* YOUR OBJECTIVE *
From the listing below, copy verbatim the lines starting with the line containing "1. Tap **[!UICONTROL" and going on through the line containing "## Call Automated". Leave the pictures out of your copy.
Start of Block
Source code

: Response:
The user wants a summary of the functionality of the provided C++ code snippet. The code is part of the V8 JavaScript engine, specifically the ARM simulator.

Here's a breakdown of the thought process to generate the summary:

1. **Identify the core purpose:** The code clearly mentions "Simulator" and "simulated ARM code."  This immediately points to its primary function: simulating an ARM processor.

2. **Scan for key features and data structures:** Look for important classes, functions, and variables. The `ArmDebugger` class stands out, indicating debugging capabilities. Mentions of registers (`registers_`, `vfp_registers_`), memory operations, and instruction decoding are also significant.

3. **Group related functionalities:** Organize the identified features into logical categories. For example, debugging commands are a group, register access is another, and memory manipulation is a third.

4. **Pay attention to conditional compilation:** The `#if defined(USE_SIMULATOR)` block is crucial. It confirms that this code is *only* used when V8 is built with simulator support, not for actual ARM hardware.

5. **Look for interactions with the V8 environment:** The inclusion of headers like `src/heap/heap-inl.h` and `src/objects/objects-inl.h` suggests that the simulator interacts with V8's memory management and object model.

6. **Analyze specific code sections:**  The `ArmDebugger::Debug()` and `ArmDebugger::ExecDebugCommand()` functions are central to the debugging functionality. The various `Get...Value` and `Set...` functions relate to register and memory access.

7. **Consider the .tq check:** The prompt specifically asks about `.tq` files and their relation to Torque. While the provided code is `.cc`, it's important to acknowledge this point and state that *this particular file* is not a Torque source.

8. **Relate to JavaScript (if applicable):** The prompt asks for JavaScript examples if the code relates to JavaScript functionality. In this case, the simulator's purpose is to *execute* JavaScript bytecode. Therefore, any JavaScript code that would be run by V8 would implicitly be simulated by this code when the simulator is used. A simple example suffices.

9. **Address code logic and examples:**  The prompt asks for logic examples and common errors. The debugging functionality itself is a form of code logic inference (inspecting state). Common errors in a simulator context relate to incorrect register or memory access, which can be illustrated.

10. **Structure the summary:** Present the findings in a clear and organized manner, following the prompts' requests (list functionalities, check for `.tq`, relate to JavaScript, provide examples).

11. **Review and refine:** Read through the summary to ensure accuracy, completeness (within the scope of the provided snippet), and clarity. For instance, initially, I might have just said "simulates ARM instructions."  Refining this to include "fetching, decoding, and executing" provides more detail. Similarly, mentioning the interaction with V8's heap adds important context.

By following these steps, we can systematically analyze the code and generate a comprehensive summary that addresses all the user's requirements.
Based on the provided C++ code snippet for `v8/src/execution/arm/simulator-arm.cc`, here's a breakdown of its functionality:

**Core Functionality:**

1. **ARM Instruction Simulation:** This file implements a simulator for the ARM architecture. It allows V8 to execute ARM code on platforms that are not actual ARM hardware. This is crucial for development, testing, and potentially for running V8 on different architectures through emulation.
End of Block
Start of Block
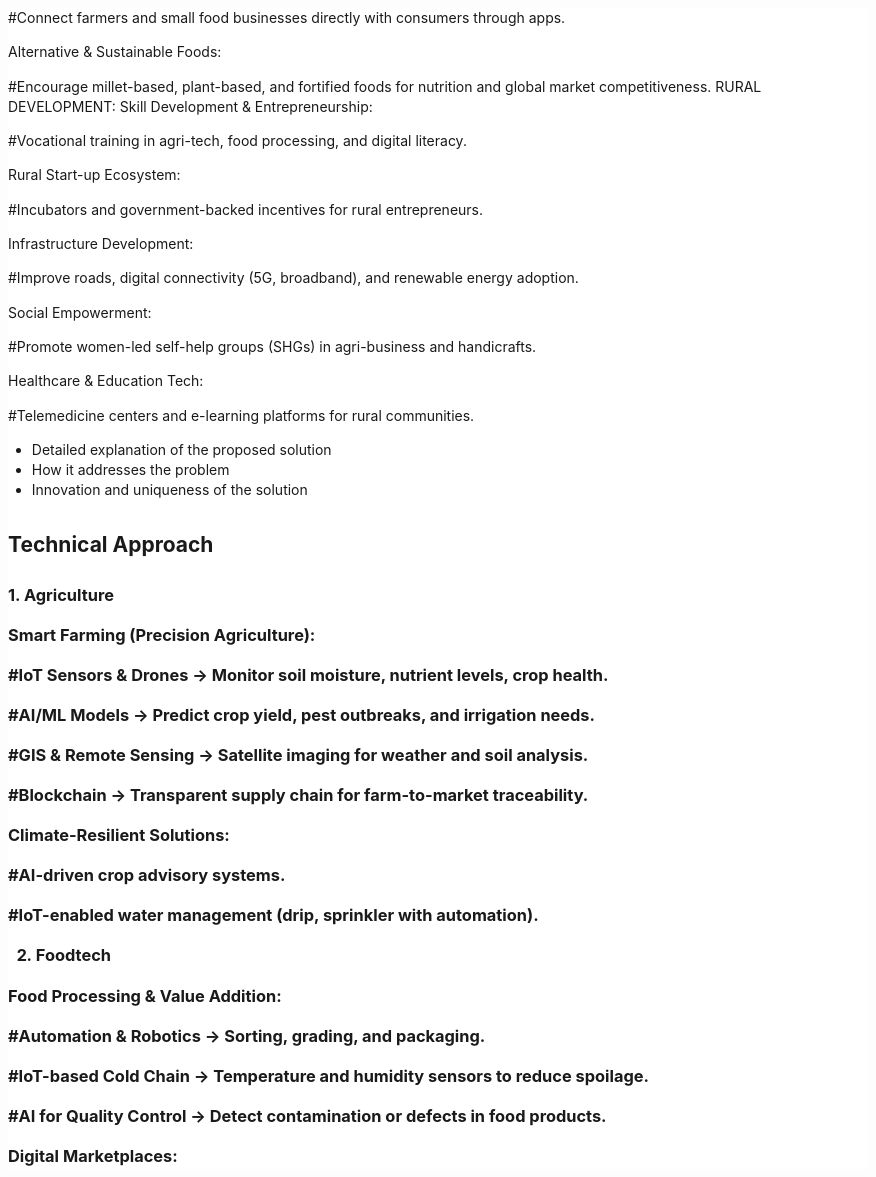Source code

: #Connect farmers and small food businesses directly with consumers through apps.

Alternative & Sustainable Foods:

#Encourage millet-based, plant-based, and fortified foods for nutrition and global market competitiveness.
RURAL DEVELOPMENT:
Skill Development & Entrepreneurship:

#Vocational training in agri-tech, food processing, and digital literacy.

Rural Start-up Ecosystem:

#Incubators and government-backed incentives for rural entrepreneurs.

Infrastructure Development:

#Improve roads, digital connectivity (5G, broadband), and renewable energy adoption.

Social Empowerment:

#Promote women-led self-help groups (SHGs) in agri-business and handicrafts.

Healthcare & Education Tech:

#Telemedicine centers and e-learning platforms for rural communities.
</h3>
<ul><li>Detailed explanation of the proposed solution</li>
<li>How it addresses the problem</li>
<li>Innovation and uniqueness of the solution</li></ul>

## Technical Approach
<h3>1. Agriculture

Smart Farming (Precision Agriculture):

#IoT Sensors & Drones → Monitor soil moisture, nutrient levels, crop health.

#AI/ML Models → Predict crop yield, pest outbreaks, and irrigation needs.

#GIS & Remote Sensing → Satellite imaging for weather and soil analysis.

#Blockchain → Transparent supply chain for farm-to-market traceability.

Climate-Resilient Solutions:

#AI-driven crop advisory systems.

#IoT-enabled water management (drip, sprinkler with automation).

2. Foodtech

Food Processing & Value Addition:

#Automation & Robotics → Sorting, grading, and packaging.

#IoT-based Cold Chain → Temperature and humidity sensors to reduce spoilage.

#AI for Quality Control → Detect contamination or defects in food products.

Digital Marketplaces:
End of Block
Start of Block
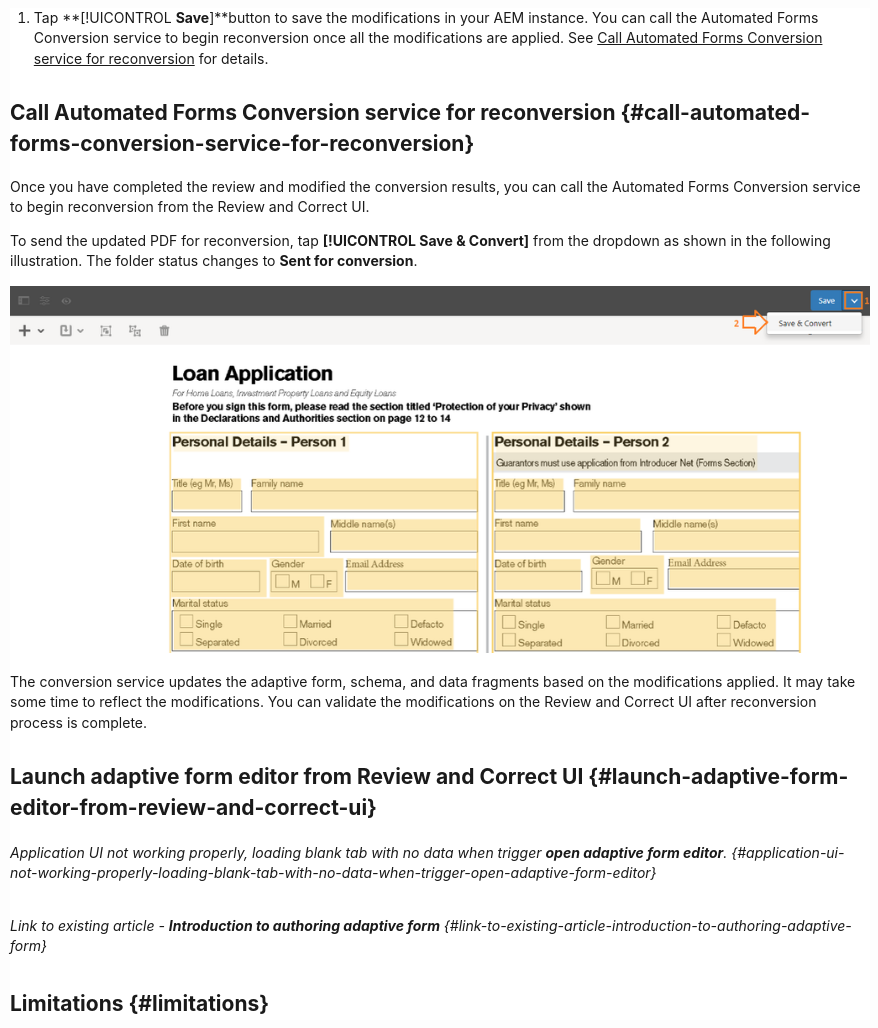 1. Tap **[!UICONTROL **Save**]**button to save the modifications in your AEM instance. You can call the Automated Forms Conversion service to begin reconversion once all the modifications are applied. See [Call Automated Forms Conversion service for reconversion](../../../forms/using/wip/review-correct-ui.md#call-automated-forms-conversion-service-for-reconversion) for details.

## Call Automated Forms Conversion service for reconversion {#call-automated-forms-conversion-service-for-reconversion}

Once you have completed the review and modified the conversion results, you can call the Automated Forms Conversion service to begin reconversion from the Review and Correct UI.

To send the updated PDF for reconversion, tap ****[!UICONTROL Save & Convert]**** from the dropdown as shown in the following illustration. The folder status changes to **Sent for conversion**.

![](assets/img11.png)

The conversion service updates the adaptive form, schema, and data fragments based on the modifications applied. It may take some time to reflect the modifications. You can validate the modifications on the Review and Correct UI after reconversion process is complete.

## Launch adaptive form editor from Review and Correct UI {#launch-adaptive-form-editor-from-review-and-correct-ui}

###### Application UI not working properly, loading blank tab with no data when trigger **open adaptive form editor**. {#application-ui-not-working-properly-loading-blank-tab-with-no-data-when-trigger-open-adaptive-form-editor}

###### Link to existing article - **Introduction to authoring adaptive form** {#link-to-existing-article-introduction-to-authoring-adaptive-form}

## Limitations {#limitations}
End of Block
* SOLUTION FOR THIS TASK *
 1. Tap **[!UICONTROL **Save**]**button to save the modifications in your AEM instance. You can call the Automated Forms Conversion service to begin reconversion once all the modifications are applied. See [Call Automated Forms Conversion service for reconversion](../../../forms/using/wip/review-correct-ui.md#call-automated-forms-conversion-service-for-reconversion) for details.

## Call Automated Forms Conversion service for reconversion {#call-automated-forms-conversion-service-for-reconversion}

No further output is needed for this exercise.